# Swindon College - May 09 *pic heavy*



## aitchaitch (May 18, 2009)

Swindon College closed in 2006 when it relocated to another site. It's a bit of an odd ball building, one portion is victorian with lofty ceilings and sweeping staircases, the rest of it is a concrete block that looks like someone tacked on the side without a great deal of thought.

Vandals have gone to town in large parts of it. I noticed that most of the damage had been carried out on the side nearest the street, there was very little damage at the back of the building.

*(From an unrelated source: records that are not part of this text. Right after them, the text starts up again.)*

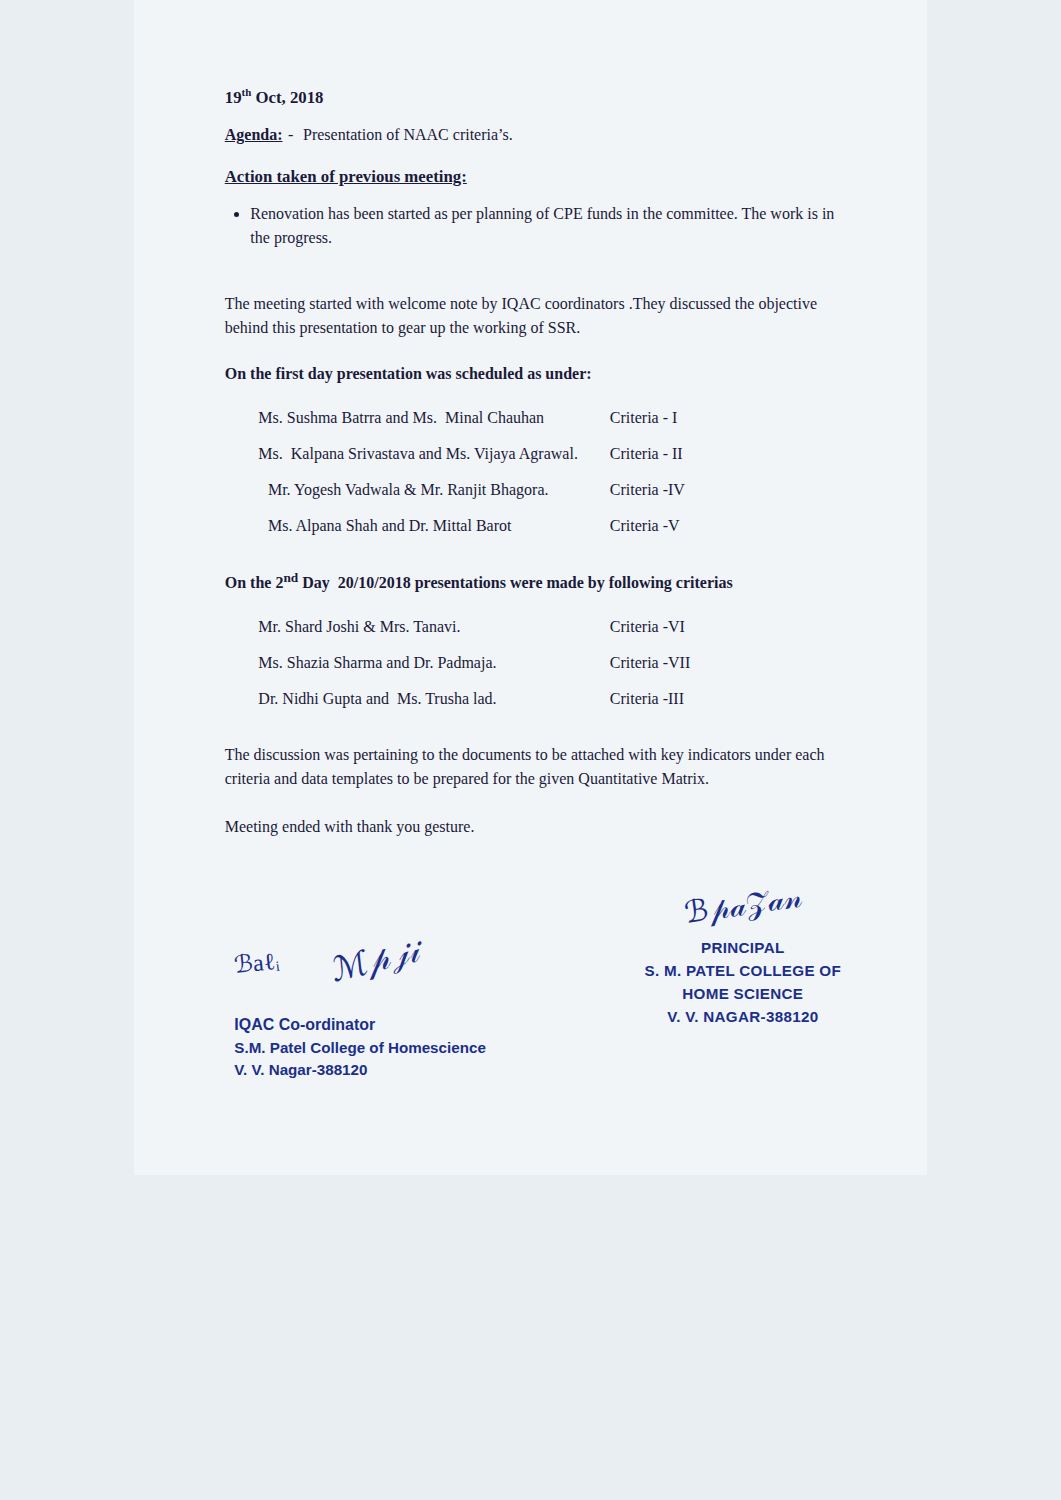19th Oct, 2018
Agenda:- Presentation of NAAC criteria’s.
Action taken of previous meeting:
Renovation has been started as per planning of CPE funds in the committee. The work is in the progress.
The meeting started with welcome note by IQAC coordinators .They discussed the objective behind this presentation to gear up the working of SSR.
On the first day presentation was scheduled as under:
| Ms. Sushma Batrra and Ms. Minal Chauhan | Criteria - I |
| Ms. Kalpana Srivastava and Ms. Vijaya Agrawal. | Criteria - II |
| Mr. Yogesh Vadwala & Mr. Ranjit Bhagora. | Criteria -IV |
| Ms. Alpana Shah and Dr. Mittal Barot | Criteria -V |
On the 2nd Day 20/10/2018 presentations were made by following criterias
| Mr. Shard Joshi & Mrs. Tanavi. | Criteria -VI |
| Ms. Shazia Sharma and Dr. Padmaja. | Criteria -VII |
| Dr. Nidhi Gupta and Ms. Trusha lad. | Criteria -III |
The discussion was pertaining to the documents to be attached with key indicators under each criteria and data templates to be prepared for the given Quantitative Matrix.
Meeting ended with thank you gesture.
ℬaℓᵢ ℳ𝓅𝒿𝒾
IQAC Co-ordinator
S.M. Patel College of Homescience
V. V. Nagar-388120
ℬ𝓅𝒶𝒵𝒶𝓃
PRINCIPAL
S. M. PATEL COLLEGE OF
HOME SCIENCE
V. V. NAGAR-388120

The place has been stripped of most of the things I remember from being a moody student back in the 90's. Last I heard, it has been sold off and ear marked for development. Plans for a snazzy supermarket and flats have ground to a halt. 

Sorry if I put too many pics in, it was a nice sized building to cover. I went a bit nuts with the old camera and this is just a selection...














The glass corridor linking to two buildings





Stairs to the art department















Onto the main building... 










Up to the roof





The view





Angst Corner!





Nerd supplies





Reception





Woodwork block










Outside










Escher stylee steps to nowhere


----------



## Krypton (May 19, 2009)

Great place by the looks of it. When your walking down them corridors, your trying to be quiet, but all you can hear is the crunching of flurescent lightbulbs.


----------



## Pseudonym (May 19, 2009)

The stepdad works in Swindon. It might be time to get a lift in.

If you're up for making a day of it around Swindon, drop me a PM.


----------



## klempner69 (May 19, 2009)

Damn good report there Aitch..glad you done it,its well worth it.My fave bits are:

Brunel



The Simpsons




Sorry to hijack there fella,but this explore is one of my faves.


----------



## james.s (May 19, 2009)

I love exploring old schools and the like. Nice one! 
Nicely captured


----------



## aitchaitch (May 19, 2009)

Hijack all you like - Loving Brunel, I didn't spot him when I was there but I think I missed an entire floor in a bid to make it to the roof!


----------



## Landie_Man (May 22, 2009)

Thats awesome! Going to Newquay in July, may have to swing into Swindon on the way home


----------



## Tieljo (Jun 1, 2009)

Great images, it's incredible that they were allowed to just tack that glass corridor onto the victorian building and attach it to the more modern block.

Tieljo


----------



## Lightbuoy (Jun 1, 2009)

Lovely old staircase. Do you know what that tower was for in the last but one pic?
Thanks for sharing


----------



## aitchaitch (Jun 8, 2009)

I'm not 100% sure but after some digging around, that part of the building was a technical college which opened in 1896. I did wonder if it was from a kiln or something but I'm clutching at straws really!


----------



## Mr Sam (Jun 8, 2009)

liking that top walkway

shame the place has been smashed


----------



## magoo² (Jun 9, 2009)

Looks like a top explore well done!


----------



## Larey (Jun 28, 2009)

Did you get permission for this one as i went not long ago and it was locked up through out!


----------



## Black Shuck (Jun 28, 2009)

Thats a top quality explore well done.


----------



## tommo (Jun 28, 2009)

Larey said:


> Did you get permission for this one as i went not long ago and it was locked up through out!



hey larey nice to see u here, i think we need to have a look around this one weekend if u fancy going again, would be cool to do the basement of the old building


----------



## klempner69 (Jun 28, 2009)

Hey there Lairey..good to see you made it here..did you leave your torch in my car?I found it this morning


----------



## Larey (Jun 29, 2009)

t_o_m_m_o said:


> hey larey nice to see u here, i think we need to have a look around this one weekend if u fancy going again, would be cool to do the basement of the old building



Yea im up for that, a weekend might be good because on my last visit i found out alot of information on the S*****y so could more than likely get permission



klempner69 said:


> Hey there Lairey..good to see you made it here..did you leave your torch in my car?I found it this morning




yep finally here! erm as far as i know i only left the ketchup in the bag of rubbish that i thought was in my bag xD so its got to be someone else tourch!


----------